Could you copy each line of the entries that contains "with"?

- EXERCISE INPUTS:
────────────────
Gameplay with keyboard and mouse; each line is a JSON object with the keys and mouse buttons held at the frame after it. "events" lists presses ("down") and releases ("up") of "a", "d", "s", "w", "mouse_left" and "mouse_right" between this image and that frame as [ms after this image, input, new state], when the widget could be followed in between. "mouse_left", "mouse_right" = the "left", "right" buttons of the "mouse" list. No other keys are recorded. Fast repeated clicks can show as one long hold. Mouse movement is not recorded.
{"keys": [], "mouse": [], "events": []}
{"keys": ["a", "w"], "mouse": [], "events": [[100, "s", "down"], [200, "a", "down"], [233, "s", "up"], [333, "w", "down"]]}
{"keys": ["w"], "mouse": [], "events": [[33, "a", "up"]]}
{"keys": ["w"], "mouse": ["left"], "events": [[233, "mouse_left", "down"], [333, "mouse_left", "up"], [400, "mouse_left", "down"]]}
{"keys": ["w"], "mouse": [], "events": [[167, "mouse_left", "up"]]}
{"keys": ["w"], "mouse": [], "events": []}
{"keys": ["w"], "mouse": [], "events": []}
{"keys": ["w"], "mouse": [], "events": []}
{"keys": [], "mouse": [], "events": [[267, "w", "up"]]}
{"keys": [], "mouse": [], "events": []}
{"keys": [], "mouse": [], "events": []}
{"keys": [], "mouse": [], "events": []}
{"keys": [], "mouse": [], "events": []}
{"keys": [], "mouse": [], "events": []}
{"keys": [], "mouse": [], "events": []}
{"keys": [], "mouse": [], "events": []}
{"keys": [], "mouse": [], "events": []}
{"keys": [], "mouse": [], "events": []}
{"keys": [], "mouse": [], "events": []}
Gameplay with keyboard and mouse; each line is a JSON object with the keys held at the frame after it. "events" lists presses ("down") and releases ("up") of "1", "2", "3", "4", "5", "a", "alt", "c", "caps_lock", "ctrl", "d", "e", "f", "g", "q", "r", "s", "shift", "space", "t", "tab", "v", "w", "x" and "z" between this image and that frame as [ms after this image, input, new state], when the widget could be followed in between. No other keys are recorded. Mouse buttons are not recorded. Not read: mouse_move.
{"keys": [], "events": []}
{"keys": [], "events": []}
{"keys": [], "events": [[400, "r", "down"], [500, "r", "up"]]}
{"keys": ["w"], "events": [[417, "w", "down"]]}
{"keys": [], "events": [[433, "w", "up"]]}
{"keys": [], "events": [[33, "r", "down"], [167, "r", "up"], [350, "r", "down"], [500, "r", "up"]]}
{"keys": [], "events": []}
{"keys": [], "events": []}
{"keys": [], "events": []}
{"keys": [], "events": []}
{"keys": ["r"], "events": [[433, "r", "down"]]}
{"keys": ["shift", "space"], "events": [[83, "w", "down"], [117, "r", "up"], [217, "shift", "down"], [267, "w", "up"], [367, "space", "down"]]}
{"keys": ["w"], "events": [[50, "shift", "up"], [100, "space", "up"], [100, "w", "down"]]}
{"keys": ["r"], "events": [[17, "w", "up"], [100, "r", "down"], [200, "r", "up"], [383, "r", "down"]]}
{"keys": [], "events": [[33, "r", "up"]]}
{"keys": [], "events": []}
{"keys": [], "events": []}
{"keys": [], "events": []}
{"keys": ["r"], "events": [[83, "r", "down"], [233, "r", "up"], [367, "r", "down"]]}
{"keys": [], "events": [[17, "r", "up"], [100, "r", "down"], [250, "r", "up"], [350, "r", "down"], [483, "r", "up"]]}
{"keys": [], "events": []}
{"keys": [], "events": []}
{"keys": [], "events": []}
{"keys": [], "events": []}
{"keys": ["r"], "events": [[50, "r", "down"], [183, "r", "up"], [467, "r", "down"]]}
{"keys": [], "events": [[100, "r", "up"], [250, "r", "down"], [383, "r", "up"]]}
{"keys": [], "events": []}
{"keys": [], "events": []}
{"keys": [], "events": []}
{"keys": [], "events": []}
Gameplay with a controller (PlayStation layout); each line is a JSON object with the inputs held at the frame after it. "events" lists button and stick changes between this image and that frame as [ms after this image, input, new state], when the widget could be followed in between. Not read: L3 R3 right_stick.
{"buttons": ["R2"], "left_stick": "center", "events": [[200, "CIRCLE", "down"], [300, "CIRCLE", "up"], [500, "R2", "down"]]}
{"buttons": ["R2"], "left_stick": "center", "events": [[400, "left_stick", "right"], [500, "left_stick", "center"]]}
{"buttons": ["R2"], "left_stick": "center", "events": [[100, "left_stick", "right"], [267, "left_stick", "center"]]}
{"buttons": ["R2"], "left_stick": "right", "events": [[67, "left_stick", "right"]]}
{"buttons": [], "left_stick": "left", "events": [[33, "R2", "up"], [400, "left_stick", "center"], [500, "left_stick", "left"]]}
────────────────
- EXERCISE RESPONSE:
Gameplay with keyboard and mouse; each line is a JSON object with the keys and mouse buttons held at the frame after it. "events" lists presses ("down") and releases ("up") of "a", "d", "s", "w", "mouse_left" and "mouse_right" between this image and that frame as [ms after this image, input, new state], when the widget could be followed in between. "mouse_left", "mouse_right" = the "left", "right" buttons of the "mouse" list. No other keys are recorded. Fast repeated clicks can show as one long hold. Mouse movement is not recorded.
Gameplay with keyboard and mouse; each line is a JSON object with the keys held at the frame after it. "events" lists presses ("down") and releases ("up") of "1", "2", "3", "4", "5", "a", "alt", "c", "caps_lock", "ctrl", "d", "e", "f", "g", "q", "r", "s", "shift", "space", "t", "tab", "v", "w", "x" and "z" between this image and that frame as [ms after this image, input, new state], when the widget could be followed in between. No other keys are recorded. Mouse buttons are not recorded. Not read: mouse_move.
Gameplay with a controller (PlayStation layout); each line is a JSON object with the inputs held at the frame after it. "events" lists button and stick changes between this image and that frame as [ms after this image, input, new state], when the widget could be followed in between. Not read: L3 R3 right_stick.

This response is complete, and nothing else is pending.